I cannot tell you how many times in Western Queens that I’ve had the sudden realization that the sidewalk I was scuttling on led onto a highway. One time, after leaving St. Michael’s cemetery, the section of Astoria Blvd. I was walking along suddenly became the shoulder lane of the Grand Central Parkway as the sidewalk just ended.
– photo by Mitch Waxman
This path leads to a pedestrian bridge, one that the K Bridge project has recently constructed as a replacement for a far older but similar lane. Friends who grew up on the southern flank of Sunnyside tell me that this path was well familiar to them growing up, and that the road and sidewalk conditions found in the shot above date back to their earliest recollection.
– photo by Mitch Waxman
Just last week, I was walking through here and spotted the condition above. Hadn’t been through in about a month, so it’s possible this collapsed in sewer grate had been lying in wait for an errant tire to enter it for weeks.
Here’s the “working for you part.”
– photo by Mitch Waxman
First things first, you document it. That’s me and the camera in the shadow on the left. Second, you report it.
Now, here’s the thing… I often have trouble making 311 or 911 operators understand that Queens has hyphenated addresses. Also, it took several paragraphs of text and a few photos to describe the location and condition of this place to you, my quite savvy and well traveled Lords and Ladies of the Pentacle. Additionally, this was a dangerous situation and I feared somebody could be seriously hurt if their tire entered the hole.
Prior experience with road condition and damaged sewer hatch reporting (yep, lots and lots of prior experience) has taught me that it can take weeks for the City to dispatch somebody to do repairs. They’ll send the cops out to throw down a traffic cone, but otherwise – weeks. I’m “Mitch Waxman” however, so a quick scan of the contact list on my phone allowed me to contact the K Bridge team’s Community Liason’s office, who in turn alerted the NYC DEP, whose sewer it is. DEP dispatched an emergency squad within the hour and they had the thing all fixed and repaired by the next morning.
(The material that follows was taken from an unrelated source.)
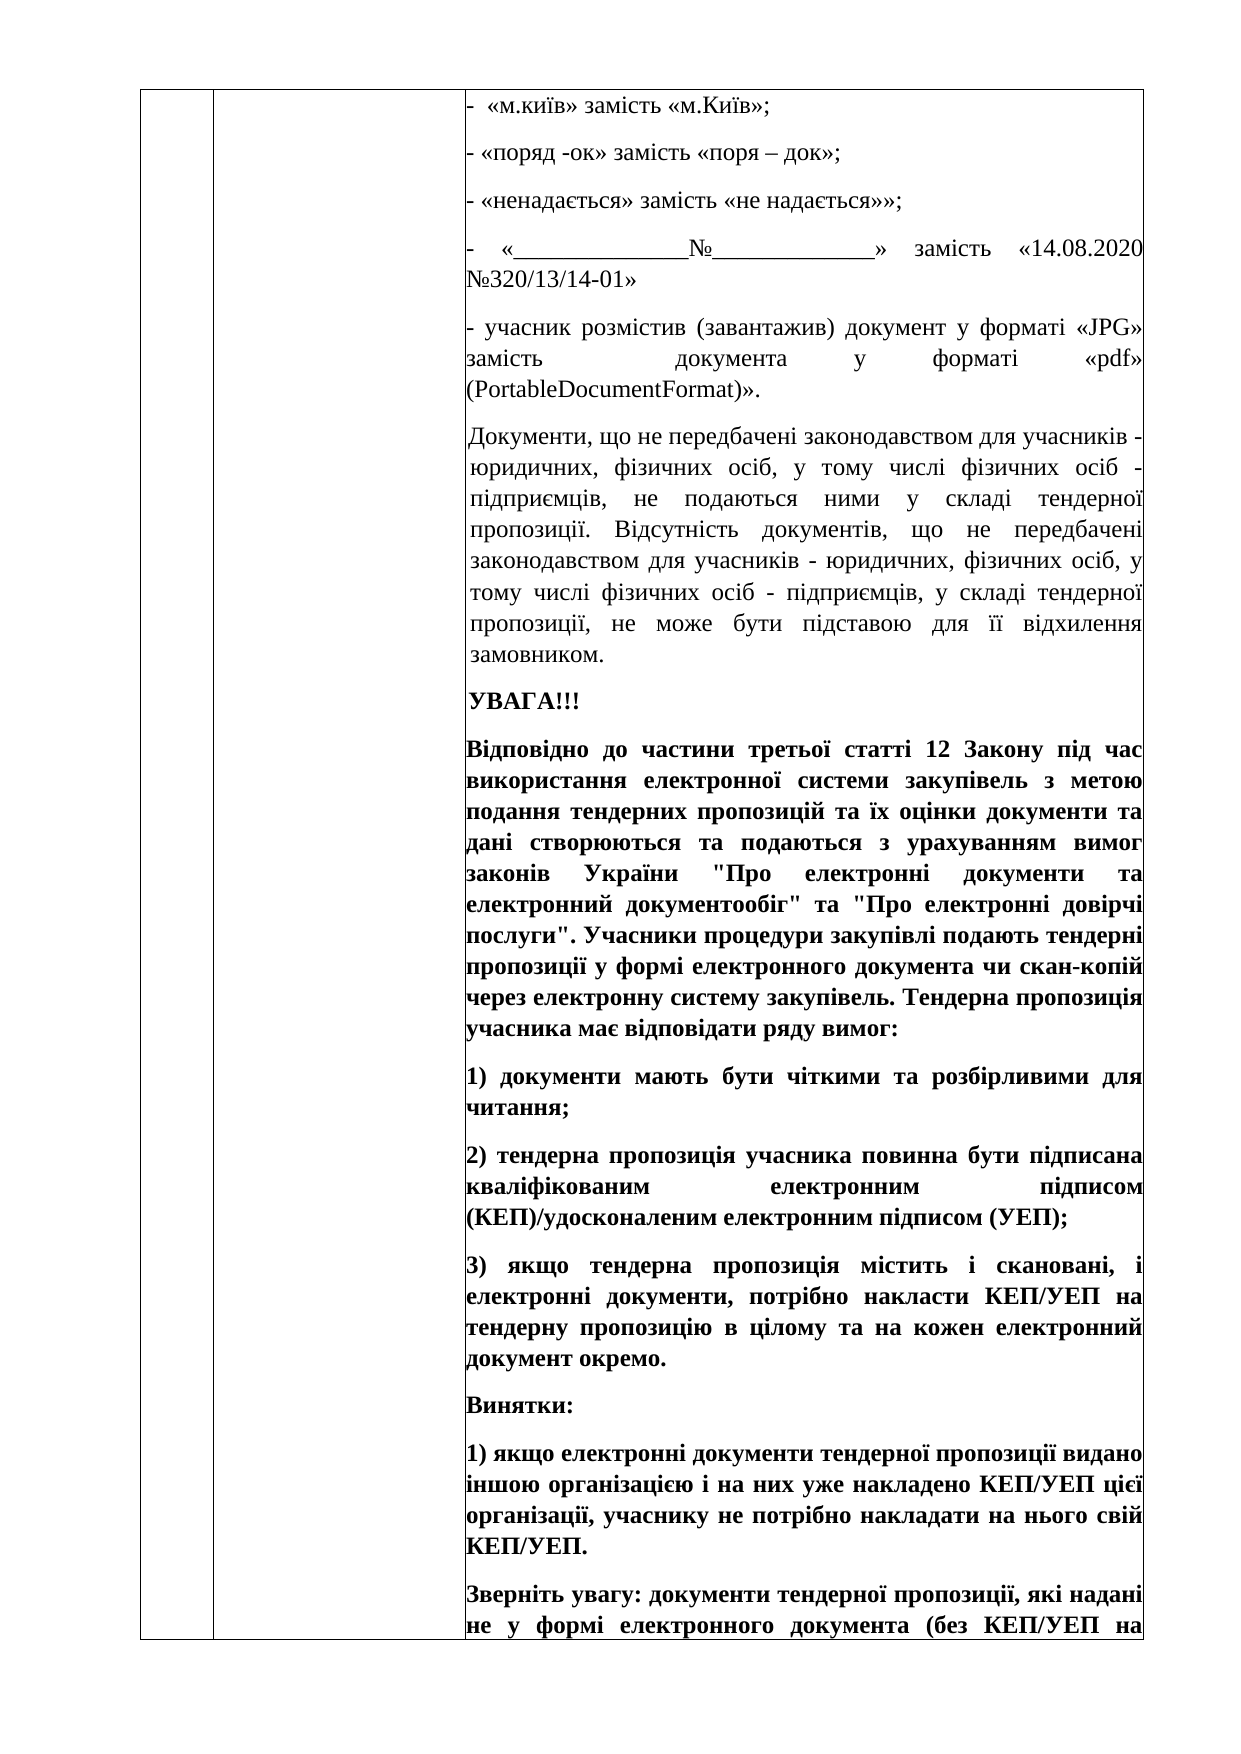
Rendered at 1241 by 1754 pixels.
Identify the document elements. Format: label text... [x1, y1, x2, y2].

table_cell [214, 90, 465, 1639]
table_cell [466, 90, 1143, 1639]
table_cell 1 [141, 90, 213, 1639]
On the repair front, I let my pals at Jimmy Van Bramer’s office know about all the goings on and how great I thought it was how the K Bridge team and DEP handled the situation. That was also in the name of “reporting it” since JVB’s office keeps a list of complaints and problems in his District and since this one wouldn’t come to them via 311 or 911, there you are.
Nobody gets hurt. Street boo boo all better now.
– photo by Mitch Waxman
On the other side of the “last mile” path, there is a permanently installed concrete separation between you and the onramp of the BQE. Where it slopes down and ends is the demarcation point of NYC and NYS’s property lines, or so I’m told. Want to guess why they’re there?
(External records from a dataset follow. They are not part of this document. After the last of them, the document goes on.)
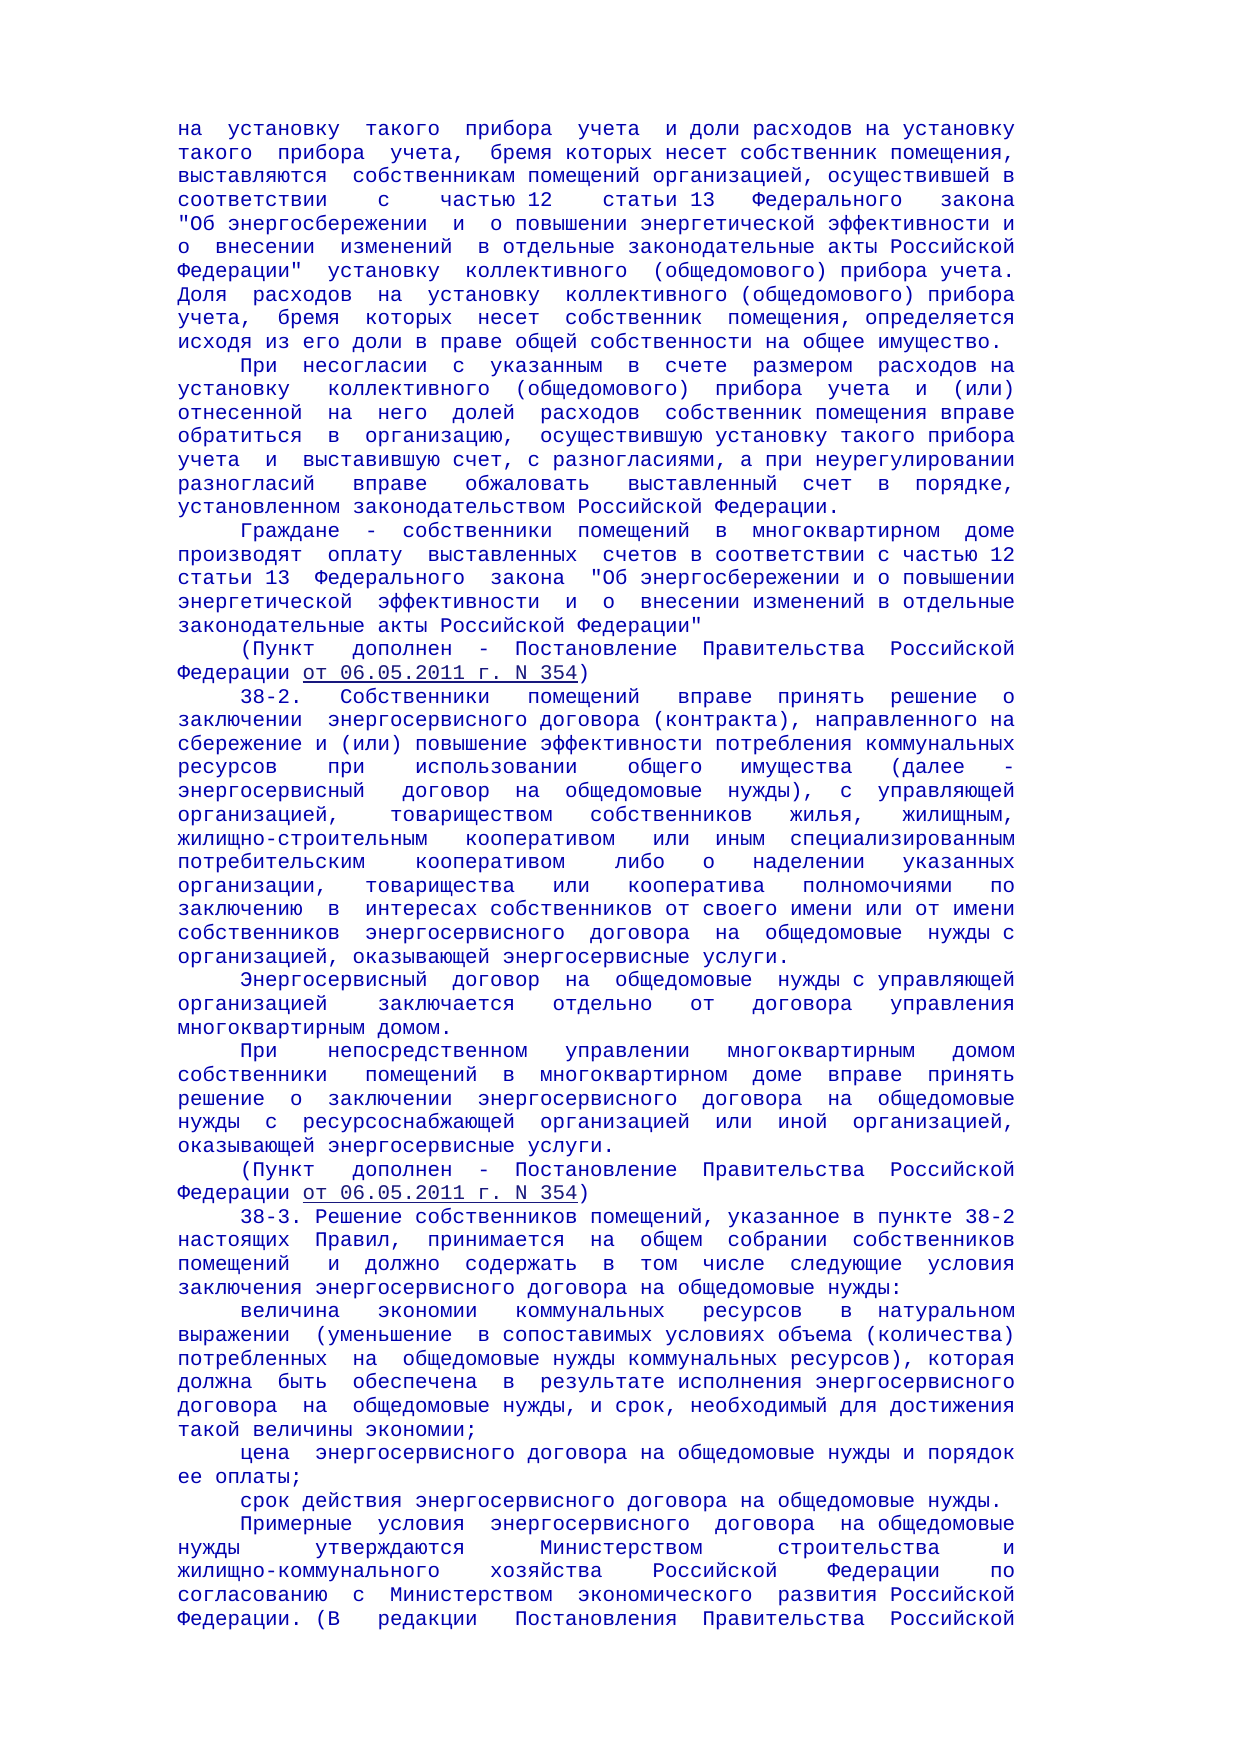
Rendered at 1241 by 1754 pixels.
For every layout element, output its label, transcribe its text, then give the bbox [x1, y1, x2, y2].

text статьи 13 Федерального закона "Об энергосбережении и о повышении [177, 567, 1152, 591]
text 38-3. Решение собственников помещений, указанное в пункте 38-2 [177, 1206, 1152, 1229]
text такого прибора учета, бремя которых несет собственник помещения, [177, 142, 1152, 165]
text нужды с ресурсоснабжающей организацией или иной организацией, [177, 1111, 1152, 1135]
text отнесенной на него долей расходов собственник помещения вправе [177, 402, 1152, 426]
text установку коллективного (общедомового) прибора учета и (или) [177, 378, 1152, 402]
text установленном законодательством Российской Федерации. [177, 496, 1152, 520]
text выражении (уменьшение в сопоставимых условиях объема (количества) [177, 1324, 1152, 1348]
text Федерации. (В редакции Постановления Правительства Российской [177, 1608, 1152, 1631]
text помещений и должно содержать в том числе следующие условия [177, 1253, 1152, 1277]
text выставляются собственникам помещений организацией, осуществившей в [177, 165, 1152, 189]
text о внесении изменений в отдельные законодательные акты Российской [177, 236, 1152, 260]
text Энергосервисный договор на общедомовые нужды с управляющей [177, 969, 1152, 993]
text нужды утверждаются Министерством строительства и [177, 1537, 1152, 1561]
text заключению в интересах собственников от своего имени или от имени [177, 898, 1152, 922]
text (Пункт дополнен - Постановление Правительства Российской [177, 638, 1152, 662]
text законодательные акты Российской Федерации" [177, 615, 1152, 638]
text Примерные условия энергосервисного договора на общедомовые [177, 1513, 1152, 1537]
text учета и выставившую счет, с разногласиями, а при неурегулировании [177, 449, 1152, 473]
text исходя из его доли в праве общей собственности на общее имущество. [177, 331, 1152, 354]
text организацией, оказывающей энергосервисные услуги. [177, 946, 1152, 969]
text такой величины экономии; [177, 1419, 1152, 1442]
text собственников энергосервисного договора на общедомовые нужды с [177, 922, 1152, 946]
text организацией заключается отдельно от договора управления [177, 993, 1152, 1017]
text 38-2. Собственники помещений вправе принять решение о [177, 686, 1152, 709]
text договора на общедомовые нужды, и срок, необходимый для достижения [177, 1395, 1152, 1419]
text многоквартирным домом. [177, 1017, 1152, 1040]
text энергосервисный договор на общедомовые нужды), с управляющей [177, 780, 1152, 804]
text Федерации от 06.05.2011 г. N 354) [177, 662, 1152, 686]
text производят оплату выставленных счетов в соответствии с частью 12 [177, 544, 1152, 567]
text цена энергосервисного договора на общедомовые нужды и порядок [177, 1442, 1152, 1466]
text согласованию с Министерством экономического развития Российской [177, 1584, 1152, 1608]
text настоящих Правил, принимается на общем собрании собственников [177, 1229, 1152, 1253]
text потребительским кооперативом либо о наделении указанных [177, 851, 1152, 875]
text (Пункт дополнен - Постановление Правительства Российской [177, 1158, 1152, 1182]
text жилищно-строительным кооперативом или иным специализированным [177, 827, 1152, 851]
text соответствии с частью 12 статьи 13 Федерального закона [177, 189, 1152, 213]
text сбережение и (или) повышение эффективности потребления коммунальных [177, 733, 1152, 757]
text заключения энергосервисного договора на общедомовые нужды: [177, 1277, 1152, 1300]
text потребленных на общедомовые нужды коммунальных ресурсов), которая [177, 1348, 1152, 1371]
text разногласий вправе обжаловать выставленный счет в порядке, [177, 473, 1152, 496]
text обратиться в организацию, осуществившую установку такого прибора [177, 426, 1152, 449]
text срок действия энергосервисного договора на общедомовые нужды. [177, 1489, 1152, 1513]
text При непосредственном управлении многоквартирным домом [177, 1040, 1152, 1064]
text ресурсов при использовании общего имущества (далее - [177, 757, 1152, 780]
text величина экономии коммунальных ресурсов в натуральном [177, 1300, 1152, 1324]
text организацией, товариществом собственников жилья, жилищным, [177, 804, 1152, 827]
text заключении энергосервисного договора (контракта), направленного на [177, 709, 1152, 733]
text Доля расходов на установку коллективного (общедомового) прибора [177, 284, 1152, 307]
text организации, товарищества или кооператива полномочиями по [177, 875, 1152, 898]
text При несогласии с указанным в счете размером расходов на [177, 354, 1152, 378]
text решение о заключении энергосервисного договора на общедомовые [177, 1088, 1152, 1111]
text собственники помещений в многоквартирном доме вправе принять [177, 1064, 1152, 1088]
text оказывающей энергосервисные услуги. [177, 1135, 1152, 1158]
text должна быть обеспечена в результате исполнения энергосервисного [177, 1371, 1152, 1395]
text жилищно-коммунального хозяйства Российской Федерации по [177, 1561, 1152, 1584]
text Федерации" установку коллективного (общедомового) прибора учета. [177, 260, 1152, 284]
text "Об энергосбережении и о повышении энергетической эффективности и [177, 213, 1152, 236]
text энергетической эффективности и о внесении изменений в отдельные [177, 591, 1152, 615]
text учета, бремя которых несет собственник помещения, определяется [177, 307, 1152, 331]
text ее оплаты; [177, 1466, 1152, 1489]
text Федерации от 06.05.2011 г. N 354) [177, 1182, 1152, 1206]
text на установку такого прибора учета и доли расходов на установку [177, 118, 1152, 142]
text Граждане - собственники помещений в многоквартирном доме [177, 520, 1152, 544]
Yeah, that was me, suggesting it to the Engineering Team at K Bridge sometime back in 2012 or 2013.
– photo by Mitch Waxman
My pal “Special” Ed once described his ideal job title as “freelance unsolicited criticism,” which would take the form of waking into a bank and decrying the arrangement of the padded ropes leading to the tellers, whereupon he would then hand them a bill for his services. I don’t charge, but I fear that I’m living out Ed’s dream. Ed used to live downstairs from me in an apartment building on Manhattan’s Upper West Side, one which was packed with high school and college friends. We lived a life disturbingly reminiscent of “Seinfeld,” I’m afraid. Ed had nothing in his refrigerator save for a single glass of water and a spoon, and stored his clothing in the kitchen cabinets. I miss Ed.
Pictured above is the K Bridge from that pedestrian ramp dealie which carries you over the onramps to it from the LIE onto Laurel Hill Blvd. at the border of Maspeth and Blissville, and between the Kosciuszcko Bridge and First Calvary Cemetery.
– photo by Mitch Waxman
This is why I go this particular way. The view.
Just imagine what treasures await, when the ped and bike path is open. That’s presuming you don’t get squished by traffic on your way here, and end up in there.